Record excerpts -
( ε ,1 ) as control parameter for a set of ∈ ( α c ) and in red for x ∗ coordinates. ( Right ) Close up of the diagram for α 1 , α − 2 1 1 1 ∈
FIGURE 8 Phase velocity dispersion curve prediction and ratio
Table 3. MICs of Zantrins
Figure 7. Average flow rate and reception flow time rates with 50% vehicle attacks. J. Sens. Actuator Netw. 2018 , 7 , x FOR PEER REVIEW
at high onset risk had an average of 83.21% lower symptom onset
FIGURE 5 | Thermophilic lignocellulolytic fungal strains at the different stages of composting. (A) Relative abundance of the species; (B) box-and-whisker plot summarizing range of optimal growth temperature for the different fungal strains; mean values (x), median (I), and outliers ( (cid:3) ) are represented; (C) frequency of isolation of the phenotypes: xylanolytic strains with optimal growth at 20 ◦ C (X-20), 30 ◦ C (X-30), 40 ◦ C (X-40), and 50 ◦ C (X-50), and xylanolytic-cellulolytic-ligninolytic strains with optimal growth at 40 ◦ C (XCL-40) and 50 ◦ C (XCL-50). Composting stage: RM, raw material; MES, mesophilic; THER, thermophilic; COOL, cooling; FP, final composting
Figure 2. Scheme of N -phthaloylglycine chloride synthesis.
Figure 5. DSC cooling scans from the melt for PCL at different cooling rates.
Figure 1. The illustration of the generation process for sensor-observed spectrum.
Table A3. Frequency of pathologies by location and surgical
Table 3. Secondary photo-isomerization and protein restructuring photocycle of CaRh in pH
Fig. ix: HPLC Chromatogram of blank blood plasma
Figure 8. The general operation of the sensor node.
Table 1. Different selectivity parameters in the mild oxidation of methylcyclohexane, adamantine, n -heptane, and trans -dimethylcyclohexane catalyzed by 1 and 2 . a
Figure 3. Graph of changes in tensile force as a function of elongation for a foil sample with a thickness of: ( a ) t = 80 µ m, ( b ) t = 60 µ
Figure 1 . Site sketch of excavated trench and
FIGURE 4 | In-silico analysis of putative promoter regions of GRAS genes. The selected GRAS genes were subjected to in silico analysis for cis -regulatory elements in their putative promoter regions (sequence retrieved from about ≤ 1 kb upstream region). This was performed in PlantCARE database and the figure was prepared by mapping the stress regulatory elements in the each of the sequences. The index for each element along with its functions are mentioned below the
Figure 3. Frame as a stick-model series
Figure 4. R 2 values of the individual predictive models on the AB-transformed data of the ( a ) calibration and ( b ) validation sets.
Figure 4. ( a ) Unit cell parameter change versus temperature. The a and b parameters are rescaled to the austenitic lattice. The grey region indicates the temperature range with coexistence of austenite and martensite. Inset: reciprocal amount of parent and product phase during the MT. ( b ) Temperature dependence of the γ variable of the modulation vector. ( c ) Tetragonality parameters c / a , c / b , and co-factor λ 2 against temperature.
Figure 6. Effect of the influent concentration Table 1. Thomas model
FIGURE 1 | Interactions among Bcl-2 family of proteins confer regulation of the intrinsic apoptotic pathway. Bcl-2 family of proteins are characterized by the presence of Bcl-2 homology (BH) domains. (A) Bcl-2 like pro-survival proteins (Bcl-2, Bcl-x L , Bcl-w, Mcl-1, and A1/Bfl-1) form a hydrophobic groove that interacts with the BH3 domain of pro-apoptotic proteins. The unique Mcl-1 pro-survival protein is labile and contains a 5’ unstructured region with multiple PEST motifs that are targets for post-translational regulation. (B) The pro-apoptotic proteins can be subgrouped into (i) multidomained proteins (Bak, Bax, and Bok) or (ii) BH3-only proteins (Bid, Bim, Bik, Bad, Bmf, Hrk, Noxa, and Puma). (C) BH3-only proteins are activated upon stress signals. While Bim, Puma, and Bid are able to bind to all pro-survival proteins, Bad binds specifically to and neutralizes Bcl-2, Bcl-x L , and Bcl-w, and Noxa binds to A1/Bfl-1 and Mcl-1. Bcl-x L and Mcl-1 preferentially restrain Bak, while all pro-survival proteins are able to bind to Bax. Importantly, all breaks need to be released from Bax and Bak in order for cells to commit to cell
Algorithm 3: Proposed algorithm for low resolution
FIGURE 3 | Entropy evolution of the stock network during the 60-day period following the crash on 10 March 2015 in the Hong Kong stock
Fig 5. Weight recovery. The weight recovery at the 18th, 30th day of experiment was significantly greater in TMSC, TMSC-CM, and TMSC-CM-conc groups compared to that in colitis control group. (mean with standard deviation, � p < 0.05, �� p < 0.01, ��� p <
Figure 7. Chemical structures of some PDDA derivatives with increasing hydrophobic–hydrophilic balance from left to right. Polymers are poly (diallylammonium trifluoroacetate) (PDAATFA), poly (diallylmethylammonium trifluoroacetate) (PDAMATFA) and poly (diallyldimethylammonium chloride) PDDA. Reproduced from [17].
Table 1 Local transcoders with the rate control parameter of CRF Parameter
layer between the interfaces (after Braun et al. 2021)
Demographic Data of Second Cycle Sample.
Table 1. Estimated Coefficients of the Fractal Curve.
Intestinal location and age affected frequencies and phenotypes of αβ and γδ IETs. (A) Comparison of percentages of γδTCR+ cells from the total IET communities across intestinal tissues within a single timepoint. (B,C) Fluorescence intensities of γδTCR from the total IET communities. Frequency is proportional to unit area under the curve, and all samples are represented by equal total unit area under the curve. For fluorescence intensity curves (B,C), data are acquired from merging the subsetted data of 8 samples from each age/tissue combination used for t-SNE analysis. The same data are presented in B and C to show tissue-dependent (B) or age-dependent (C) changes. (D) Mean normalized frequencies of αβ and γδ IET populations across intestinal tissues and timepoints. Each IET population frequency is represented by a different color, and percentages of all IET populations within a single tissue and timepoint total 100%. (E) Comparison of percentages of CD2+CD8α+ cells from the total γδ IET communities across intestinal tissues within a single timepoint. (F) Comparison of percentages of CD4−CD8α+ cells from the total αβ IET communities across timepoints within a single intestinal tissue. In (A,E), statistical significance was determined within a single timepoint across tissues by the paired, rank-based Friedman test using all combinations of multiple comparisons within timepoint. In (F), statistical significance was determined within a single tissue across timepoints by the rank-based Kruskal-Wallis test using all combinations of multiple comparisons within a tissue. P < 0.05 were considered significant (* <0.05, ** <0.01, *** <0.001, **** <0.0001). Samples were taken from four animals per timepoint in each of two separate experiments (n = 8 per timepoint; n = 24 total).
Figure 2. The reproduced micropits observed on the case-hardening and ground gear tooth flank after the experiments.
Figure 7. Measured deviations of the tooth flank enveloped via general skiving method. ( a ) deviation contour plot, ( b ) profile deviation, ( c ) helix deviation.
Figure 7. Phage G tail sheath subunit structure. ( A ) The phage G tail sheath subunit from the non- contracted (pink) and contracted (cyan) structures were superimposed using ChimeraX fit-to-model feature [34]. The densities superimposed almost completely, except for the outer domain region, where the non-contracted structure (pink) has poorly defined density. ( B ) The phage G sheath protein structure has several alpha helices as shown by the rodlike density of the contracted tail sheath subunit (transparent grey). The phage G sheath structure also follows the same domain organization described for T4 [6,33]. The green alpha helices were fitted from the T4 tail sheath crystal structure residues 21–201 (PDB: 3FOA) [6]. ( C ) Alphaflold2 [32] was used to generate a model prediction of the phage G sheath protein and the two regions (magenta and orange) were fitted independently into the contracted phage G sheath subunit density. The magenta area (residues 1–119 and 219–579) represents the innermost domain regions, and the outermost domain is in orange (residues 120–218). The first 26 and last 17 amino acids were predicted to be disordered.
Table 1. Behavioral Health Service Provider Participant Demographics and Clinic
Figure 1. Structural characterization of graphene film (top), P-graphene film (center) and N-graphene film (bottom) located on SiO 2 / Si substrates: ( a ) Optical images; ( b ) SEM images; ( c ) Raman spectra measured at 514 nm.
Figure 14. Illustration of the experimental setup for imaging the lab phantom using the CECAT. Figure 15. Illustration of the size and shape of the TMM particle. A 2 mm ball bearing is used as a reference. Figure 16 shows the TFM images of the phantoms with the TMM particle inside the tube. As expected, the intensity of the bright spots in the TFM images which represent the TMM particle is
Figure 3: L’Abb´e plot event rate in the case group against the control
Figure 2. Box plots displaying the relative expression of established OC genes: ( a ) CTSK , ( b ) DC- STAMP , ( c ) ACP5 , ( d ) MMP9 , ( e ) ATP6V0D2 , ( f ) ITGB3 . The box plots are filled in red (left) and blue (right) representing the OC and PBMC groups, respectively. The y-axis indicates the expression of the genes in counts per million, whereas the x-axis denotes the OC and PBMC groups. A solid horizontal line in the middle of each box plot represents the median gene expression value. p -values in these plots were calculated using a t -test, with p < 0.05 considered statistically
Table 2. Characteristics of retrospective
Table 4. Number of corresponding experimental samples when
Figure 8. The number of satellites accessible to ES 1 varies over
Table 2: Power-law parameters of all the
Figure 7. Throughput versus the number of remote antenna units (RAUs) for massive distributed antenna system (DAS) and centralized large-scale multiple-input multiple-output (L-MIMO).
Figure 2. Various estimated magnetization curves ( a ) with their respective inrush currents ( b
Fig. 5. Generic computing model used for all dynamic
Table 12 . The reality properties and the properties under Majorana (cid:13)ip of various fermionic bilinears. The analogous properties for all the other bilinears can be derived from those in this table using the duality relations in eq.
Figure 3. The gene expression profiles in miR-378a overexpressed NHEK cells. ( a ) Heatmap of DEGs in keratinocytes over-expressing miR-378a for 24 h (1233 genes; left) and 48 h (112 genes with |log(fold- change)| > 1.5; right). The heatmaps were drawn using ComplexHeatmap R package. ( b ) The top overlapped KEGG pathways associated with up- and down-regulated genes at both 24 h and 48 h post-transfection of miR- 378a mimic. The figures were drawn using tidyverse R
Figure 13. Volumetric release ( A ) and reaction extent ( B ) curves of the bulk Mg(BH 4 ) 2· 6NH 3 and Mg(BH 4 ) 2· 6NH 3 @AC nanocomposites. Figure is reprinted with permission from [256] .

Aim of the exercise -
In the listing above, reproduce the first line and each one after it through the line that contains "Figure 1 . Site".

Written response -
( ε ,1 ) as control parameter for a set of ∈ ( α c ) and in red for x ∗ coordinates. ( Right ) Close up of the diagram for α 1 , α − 2 1 1 1 ∈
FIGURE 8 Phase velocity dispersion curve prediction and ratio
Table 3. MICs of Zantrins
Figure 7. Average flow rate and reception flow time rates with 50% vehicle attacks. J. Sens. Actuator Netw. 2018 , 7 , x FOR PEER REVIEW
at high onset risk had an average of 83.21% lower symptom onset
FIGURE 5 | Thermophilic lignocellulolytic fungal strains at the different stages of composting. (A) Relative abundance of the species; (B) box-and-whisker plot summarizing range of optimal growth temperature for the different fungal strains; mean values (x), median (I), and outliers ( (cid:3) ) are represented; (C) frequency of isolation of the phenotypes: xylanolytic strains with optimal growth at 20 ◦ C (X-20), 30 ◦ C (X-30), 40 ◦ C (X-40), and 50 ◦ C (X-50), and xylanolytic-cellulolytic-ligninolytic strains with optimal growth at 40 ◦ C (XCL-40) and 50 ◦ C (XCL-50). Composting stage: RM, raw material; MES, mesophilic; THER, thermophilic; COOL, cooling; FP, final composting
Figure 2. Scheme of N -phthaloylglycine chloride synthesis.
Figure 5. DSC cooling scans from the melt for PCL at different cooling rates.
Figure 1. The illustration of the generation process for sensor-observed spectrum.
Table A3. Frequency of pathologies by location and surgical
Table 3. Secondary photo-isomerization and protein restructuring photocycle of CaRh in pH
Fig. ix: HPLC Chromatogram of blank blood plasma
Figure 8. The general operation of the sensor node.
Table 1. Different selectivity parameters in the mild oxidation of methylcyclohexane, adamantine, n -heptane, and trans -dimethylcyclohexane catalyzed by 1 and 2 . a
Figure 3. Graph of changes in tensile force as a function of elongation for a foil sample with a thickness of: ( a ) t = 80 µ m, ( b ) t = 60 µ
Figure 1 . Site sketch of excavated trench and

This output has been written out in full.